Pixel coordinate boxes
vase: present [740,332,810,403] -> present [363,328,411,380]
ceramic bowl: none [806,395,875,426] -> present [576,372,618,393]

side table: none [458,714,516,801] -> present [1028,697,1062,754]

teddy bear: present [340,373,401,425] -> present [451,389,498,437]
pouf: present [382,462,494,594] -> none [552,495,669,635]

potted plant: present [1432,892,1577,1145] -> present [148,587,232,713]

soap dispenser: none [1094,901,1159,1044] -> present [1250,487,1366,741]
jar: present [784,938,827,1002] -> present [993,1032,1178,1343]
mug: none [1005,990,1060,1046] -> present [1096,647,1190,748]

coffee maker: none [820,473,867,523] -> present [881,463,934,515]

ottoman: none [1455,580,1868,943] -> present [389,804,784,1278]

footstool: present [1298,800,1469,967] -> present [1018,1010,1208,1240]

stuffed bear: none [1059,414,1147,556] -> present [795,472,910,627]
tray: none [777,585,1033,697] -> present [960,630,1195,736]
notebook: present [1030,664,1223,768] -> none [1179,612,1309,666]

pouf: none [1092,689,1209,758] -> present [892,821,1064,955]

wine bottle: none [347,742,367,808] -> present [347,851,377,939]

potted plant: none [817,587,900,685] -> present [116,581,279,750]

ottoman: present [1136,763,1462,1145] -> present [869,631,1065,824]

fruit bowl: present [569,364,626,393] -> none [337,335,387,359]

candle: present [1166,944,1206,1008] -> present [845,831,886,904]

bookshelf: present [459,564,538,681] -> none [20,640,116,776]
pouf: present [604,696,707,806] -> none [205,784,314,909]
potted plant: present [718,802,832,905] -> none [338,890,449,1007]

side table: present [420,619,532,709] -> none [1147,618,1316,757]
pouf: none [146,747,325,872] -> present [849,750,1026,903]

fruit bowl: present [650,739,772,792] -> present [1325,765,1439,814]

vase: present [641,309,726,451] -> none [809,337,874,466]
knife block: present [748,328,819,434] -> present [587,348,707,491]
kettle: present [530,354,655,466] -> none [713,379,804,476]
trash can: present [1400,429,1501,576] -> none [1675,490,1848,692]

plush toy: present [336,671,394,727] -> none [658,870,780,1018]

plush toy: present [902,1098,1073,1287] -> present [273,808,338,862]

The problem:
Copy exactly the line that contains "vase: present [641,309,726,451]" and every line after it through the end of the entries, with nothing added.

Completed exercise:
vase: present [641,309,726,451] -> none [809,337,874,466]
knife block: present [748,328,819,434] -> present [587,348,707,491]
kettle: present [530,354,655,466] -> none [713,379,804,476]
trash can: present [1400,429,1501,576] -> none [1675,490,1848,692]

plush toy: present [336,671,394,727] -> none [658,870,780,1018]

plush toy: present [902,1098,1073,1287] -> present [273,808,338,862]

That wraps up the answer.